#### [TAREFAS E EXERCÍCIOS]
**a)** De acordo com o texto sobre estelionato sentimental, qual artigo do Código Penal trata do estelionato?
**b)** Com base no texto sobre estelionato sentimental, explique por que uma relação afetiva com promessa não cumprida não configura crime automaticamente.
**c)** Prossiga com a redação do texto sobre estelionato sentimental a partir da última frase apresentada.

#### [TRECHO SELECIONADO]
"""

Estelionato Sentimental Falar com advogado

Cível e Criminal no Estelionato Sentimental

Nem todo caso que parece estelionato sentimental será juridicamente tratado como crime. Alguns casos podem envolver Direito de Família, enriquecimento sem causa, cobrança cível, violência patrimonial, danos materiais, danos morais ou reparação civil.

Parte criminal: art. 171 do Código Penal

Na esfera criminal, a análise costuma passar pelo art. 171 do Código Penal, que trata do estelionato. Para que exista discussão criminal, é necessário avaliar se houve fraude, obtenção de vantagem ilícita e prejuízo à vítima. A simples existência de uma relação afetiva, uma promessa não cumprida ou uma dívida não paga não significa, automaticamente, crime.

Parte cível: restituição, indenização e enriquecimento sem causa

Na parte cível, pode haver discussão sobre restituição de valores, danos materiais, danos morais, abuso de confiança, violação da boa-fé e enriquecimento sem causa. O enriquecimento sem causa ocorre quando uma pessoa se beneficia patrimonialmente sem justificativa jurídica adequada, em prejuízo de outra.

"""

#### [DADOS FORNECIDOS]
"""

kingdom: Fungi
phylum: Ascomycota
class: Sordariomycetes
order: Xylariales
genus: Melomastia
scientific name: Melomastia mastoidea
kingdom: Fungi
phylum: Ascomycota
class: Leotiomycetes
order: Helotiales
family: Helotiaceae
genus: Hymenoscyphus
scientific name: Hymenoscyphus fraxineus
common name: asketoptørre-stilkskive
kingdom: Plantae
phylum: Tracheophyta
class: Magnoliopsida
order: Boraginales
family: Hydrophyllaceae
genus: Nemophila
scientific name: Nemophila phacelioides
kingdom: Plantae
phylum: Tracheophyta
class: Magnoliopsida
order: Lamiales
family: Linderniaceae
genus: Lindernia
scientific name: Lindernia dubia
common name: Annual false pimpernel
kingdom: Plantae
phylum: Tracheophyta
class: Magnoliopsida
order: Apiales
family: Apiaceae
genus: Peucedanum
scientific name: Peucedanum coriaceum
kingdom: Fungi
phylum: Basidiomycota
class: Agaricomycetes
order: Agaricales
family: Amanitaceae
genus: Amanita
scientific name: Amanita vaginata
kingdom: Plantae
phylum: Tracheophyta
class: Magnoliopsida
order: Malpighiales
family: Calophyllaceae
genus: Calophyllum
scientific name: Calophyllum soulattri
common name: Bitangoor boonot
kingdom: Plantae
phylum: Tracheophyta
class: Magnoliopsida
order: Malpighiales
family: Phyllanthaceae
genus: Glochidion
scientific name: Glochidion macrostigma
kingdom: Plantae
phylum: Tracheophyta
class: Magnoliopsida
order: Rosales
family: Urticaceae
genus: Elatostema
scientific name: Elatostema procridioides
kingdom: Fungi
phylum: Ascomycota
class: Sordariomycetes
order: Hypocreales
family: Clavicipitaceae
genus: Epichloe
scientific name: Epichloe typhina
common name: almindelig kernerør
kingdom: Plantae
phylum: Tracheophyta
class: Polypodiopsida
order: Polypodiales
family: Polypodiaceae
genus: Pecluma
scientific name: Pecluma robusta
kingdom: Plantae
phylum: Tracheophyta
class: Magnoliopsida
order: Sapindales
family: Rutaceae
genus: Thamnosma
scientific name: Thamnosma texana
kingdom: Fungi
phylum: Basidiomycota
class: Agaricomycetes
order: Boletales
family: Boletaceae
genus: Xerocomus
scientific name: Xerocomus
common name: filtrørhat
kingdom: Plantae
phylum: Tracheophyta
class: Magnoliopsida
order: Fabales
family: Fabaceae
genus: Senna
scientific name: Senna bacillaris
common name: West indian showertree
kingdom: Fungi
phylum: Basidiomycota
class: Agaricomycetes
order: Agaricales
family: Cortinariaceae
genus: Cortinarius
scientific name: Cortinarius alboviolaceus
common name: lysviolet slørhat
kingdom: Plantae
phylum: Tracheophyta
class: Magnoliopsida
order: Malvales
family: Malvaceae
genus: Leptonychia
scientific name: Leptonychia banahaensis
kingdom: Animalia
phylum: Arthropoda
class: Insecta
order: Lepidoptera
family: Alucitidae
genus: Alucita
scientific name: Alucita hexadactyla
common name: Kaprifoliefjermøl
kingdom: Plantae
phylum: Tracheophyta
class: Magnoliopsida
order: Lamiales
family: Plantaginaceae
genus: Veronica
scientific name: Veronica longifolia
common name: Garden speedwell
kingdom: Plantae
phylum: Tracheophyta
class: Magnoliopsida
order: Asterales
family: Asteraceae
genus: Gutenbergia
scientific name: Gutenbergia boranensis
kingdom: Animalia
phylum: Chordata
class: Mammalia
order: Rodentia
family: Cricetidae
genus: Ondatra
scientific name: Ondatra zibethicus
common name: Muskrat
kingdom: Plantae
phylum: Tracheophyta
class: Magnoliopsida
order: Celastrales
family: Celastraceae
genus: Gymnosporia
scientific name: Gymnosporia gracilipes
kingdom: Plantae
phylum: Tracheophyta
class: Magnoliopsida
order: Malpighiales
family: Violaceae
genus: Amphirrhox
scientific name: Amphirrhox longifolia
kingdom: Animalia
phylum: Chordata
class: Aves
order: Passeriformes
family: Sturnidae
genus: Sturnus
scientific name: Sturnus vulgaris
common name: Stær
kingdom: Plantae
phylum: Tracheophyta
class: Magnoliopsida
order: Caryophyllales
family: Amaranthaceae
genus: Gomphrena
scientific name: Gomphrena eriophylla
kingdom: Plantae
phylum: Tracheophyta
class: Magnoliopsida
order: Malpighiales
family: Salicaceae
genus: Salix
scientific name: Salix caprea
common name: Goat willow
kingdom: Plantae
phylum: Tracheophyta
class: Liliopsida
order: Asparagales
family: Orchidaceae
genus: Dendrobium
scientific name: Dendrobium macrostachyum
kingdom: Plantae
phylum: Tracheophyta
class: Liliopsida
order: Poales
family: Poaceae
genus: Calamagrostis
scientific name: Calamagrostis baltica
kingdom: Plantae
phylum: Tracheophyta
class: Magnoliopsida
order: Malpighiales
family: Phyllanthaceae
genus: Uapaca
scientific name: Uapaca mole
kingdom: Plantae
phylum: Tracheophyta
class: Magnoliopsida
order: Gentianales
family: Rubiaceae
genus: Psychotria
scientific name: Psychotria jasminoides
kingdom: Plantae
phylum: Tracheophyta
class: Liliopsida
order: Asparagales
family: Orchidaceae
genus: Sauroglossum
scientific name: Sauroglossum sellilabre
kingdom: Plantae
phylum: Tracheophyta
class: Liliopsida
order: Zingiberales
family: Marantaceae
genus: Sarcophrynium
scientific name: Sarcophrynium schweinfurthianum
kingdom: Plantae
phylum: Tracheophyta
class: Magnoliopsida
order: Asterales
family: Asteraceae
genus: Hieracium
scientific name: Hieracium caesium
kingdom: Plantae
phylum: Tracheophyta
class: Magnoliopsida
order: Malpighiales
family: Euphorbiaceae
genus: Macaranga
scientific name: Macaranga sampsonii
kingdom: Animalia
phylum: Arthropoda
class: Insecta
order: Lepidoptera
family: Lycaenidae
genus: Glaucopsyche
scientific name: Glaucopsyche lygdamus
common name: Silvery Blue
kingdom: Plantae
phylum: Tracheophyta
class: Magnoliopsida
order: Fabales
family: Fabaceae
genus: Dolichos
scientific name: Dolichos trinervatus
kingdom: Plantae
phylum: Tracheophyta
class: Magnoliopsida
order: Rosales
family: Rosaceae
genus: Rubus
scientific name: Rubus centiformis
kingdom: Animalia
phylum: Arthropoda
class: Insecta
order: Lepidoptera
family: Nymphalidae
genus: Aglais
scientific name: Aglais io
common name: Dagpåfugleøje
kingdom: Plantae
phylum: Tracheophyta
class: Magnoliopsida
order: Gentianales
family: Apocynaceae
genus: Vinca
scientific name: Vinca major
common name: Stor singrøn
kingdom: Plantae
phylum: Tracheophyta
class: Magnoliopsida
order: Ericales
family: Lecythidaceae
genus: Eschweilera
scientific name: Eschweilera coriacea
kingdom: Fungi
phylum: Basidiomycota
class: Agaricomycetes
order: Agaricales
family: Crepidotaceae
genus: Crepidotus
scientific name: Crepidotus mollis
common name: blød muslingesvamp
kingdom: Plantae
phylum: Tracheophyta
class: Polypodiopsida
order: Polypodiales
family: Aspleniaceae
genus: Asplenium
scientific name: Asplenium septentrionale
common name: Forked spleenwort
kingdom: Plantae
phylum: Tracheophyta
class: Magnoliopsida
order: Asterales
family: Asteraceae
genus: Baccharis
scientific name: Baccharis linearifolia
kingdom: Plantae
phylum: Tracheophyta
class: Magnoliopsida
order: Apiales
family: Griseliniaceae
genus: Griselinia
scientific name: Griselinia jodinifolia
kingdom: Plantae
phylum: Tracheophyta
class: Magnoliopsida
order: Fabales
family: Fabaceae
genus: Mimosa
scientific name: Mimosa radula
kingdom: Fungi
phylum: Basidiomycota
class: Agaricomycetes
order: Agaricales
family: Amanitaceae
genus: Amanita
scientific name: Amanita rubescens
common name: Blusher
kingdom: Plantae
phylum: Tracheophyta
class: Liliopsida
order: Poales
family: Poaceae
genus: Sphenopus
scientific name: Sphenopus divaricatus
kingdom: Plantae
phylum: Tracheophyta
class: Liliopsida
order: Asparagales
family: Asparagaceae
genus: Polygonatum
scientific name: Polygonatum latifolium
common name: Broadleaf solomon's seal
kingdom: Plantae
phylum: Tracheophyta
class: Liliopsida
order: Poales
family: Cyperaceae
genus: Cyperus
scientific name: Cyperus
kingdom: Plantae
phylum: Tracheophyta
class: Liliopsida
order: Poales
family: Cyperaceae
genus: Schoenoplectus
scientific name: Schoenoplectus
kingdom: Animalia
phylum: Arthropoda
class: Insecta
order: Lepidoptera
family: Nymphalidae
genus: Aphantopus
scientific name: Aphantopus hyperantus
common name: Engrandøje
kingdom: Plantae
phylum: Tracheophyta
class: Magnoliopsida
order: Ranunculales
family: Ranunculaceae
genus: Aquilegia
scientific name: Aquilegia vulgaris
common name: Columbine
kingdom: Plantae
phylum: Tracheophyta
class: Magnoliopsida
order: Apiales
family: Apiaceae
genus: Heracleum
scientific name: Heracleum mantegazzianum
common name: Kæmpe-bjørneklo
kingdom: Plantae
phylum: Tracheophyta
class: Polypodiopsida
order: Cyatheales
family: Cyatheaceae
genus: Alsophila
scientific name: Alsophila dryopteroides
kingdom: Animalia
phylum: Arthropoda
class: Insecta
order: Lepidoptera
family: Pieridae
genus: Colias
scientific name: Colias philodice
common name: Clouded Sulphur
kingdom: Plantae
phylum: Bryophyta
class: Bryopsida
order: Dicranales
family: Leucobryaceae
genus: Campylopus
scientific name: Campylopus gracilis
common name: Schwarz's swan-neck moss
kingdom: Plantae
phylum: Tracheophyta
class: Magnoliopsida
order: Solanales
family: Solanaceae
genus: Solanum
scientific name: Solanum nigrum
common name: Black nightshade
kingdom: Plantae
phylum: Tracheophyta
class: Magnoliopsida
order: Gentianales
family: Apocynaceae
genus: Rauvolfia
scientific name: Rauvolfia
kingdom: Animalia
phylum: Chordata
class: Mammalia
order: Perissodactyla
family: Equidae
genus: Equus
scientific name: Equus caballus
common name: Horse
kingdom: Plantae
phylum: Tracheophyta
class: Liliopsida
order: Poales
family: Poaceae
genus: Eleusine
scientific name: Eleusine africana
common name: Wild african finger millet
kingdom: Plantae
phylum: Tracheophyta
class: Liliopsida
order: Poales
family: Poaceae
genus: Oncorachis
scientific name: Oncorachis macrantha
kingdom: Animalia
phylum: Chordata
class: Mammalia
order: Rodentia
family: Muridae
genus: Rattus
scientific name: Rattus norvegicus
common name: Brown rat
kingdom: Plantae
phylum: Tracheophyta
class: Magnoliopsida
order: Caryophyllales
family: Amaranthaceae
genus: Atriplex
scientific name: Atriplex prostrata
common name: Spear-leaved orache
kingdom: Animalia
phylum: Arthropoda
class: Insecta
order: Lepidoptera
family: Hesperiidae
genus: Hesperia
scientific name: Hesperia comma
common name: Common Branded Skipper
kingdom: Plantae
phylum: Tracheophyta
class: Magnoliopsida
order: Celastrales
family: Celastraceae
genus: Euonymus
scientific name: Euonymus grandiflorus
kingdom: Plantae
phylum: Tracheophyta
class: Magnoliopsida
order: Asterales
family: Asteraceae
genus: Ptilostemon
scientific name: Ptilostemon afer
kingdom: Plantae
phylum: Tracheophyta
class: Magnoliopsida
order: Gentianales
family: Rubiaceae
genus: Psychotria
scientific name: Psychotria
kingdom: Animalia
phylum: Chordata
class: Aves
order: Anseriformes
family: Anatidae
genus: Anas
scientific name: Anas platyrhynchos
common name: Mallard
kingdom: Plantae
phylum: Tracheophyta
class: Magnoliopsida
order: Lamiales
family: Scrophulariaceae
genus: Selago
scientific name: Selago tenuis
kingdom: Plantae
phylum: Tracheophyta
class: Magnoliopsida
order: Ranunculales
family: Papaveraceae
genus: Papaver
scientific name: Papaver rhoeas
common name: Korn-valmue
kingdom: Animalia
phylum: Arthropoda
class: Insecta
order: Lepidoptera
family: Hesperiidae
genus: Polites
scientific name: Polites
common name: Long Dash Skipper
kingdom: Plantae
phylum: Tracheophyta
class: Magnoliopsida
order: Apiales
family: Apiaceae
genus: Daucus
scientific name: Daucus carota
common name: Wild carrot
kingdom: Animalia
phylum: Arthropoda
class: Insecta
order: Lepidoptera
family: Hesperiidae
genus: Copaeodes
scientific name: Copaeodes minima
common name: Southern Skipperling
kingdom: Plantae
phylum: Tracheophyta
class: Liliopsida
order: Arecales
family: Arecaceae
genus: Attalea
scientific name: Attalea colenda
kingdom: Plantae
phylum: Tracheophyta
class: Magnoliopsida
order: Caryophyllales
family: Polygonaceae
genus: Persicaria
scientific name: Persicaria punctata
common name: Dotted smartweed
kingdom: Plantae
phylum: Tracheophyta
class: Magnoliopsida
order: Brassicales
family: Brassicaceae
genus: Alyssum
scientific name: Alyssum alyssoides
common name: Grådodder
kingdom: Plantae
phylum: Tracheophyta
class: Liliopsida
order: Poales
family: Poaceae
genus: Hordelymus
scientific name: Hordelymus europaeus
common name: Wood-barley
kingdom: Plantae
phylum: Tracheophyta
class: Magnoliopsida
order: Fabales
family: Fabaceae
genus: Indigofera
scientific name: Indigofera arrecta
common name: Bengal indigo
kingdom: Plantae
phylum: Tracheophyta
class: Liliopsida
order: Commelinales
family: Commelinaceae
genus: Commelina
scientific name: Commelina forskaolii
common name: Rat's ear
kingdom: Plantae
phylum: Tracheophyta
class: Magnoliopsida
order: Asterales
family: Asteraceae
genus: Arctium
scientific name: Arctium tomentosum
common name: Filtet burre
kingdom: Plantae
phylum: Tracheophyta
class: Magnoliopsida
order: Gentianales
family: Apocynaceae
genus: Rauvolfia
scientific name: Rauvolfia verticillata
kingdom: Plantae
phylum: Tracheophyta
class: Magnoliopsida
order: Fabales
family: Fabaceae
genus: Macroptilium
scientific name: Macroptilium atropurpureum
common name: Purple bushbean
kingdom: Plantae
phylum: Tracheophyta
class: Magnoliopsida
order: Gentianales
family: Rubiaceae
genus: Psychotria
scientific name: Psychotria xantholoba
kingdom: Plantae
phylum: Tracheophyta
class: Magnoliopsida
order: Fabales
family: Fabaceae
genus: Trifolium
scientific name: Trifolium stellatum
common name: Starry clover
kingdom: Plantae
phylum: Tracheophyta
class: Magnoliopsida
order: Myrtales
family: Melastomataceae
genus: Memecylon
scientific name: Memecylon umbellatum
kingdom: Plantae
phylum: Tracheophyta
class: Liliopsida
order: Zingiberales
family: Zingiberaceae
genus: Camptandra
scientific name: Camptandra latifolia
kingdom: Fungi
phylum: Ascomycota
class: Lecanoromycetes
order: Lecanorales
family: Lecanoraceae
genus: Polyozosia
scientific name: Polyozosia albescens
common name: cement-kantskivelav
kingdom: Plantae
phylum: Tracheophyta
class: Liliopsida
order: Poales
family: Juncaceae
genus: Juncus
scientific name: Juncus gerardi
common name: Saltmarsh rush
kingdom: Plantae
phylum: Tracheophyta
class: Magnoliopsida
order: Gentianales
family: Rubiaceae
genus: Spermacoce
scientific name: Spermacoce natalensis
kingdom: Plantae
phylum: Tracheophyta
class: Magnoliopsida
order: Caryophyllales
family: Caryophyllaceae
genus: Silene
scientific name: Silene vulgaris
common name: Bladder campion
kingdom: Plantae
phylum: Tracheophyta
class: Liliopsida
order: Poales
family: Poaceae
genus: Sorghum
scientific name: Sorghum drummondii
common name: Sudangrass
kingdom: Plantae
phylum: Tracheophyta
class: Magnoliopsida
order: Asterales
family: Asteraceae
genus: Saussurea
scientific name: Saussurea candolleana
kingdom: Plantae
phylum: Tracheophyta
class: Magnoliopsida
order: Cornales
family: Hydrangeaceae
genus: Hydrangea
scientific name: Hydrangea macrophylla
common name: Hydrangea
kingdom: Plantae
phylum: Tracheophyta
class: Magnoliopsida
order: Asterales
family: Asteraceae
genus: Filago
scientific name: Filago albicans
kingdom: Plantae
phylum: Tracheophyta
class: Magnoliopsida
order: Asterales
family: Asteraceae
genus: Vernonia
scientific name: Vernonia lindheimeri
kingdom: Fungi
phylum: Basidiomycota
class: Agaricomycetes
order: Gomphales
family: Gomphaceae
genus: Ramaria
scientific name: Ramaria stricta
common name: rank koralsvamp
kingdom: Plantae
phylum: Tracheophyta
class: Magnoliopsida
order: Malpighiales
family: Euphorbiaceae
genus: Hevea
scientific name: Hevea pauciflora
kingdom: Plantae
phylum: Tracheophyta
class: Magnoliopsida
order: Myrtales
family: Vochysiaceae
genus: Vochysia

"""

#### [RESPOSTAS ESPERADAS]
**a)** O art. 171 do Código Penal.

**b)** Para haver discussão criminal com base no art. 171 do Código Penal, é necessário avaliar se houve fraude, obtenção de vantagem ilícita e prejuízo à vítima. Por isso, a simples existência de uma relação afetiva, de uma promessa não cumprida ou de uma dívida não paga não significa, automaticamente, crime.

**c)**
Direito de Família

Existem situações em que o conflito parece estelionato sentimental, mas está ligado a namoro qualificado, união estável, casamento, divórcio, partilha de bens, administração patrimonial do casal ou violência patrimonial. Nesses casos, a estratégia pode ser de Direito de Família, e não necessariamente uma ação criminal.

Por que a análise técnica é necessária?

O mesmo conjunto de fatos pode ter repercussões diferentes. Em alguns casos, a melhor estratégia será cível. Em outros, criminal. Em outros, familiar. E em determinadas situações, pode haver atuação combinada, sempre com base em provas e responsabilidade jurídica.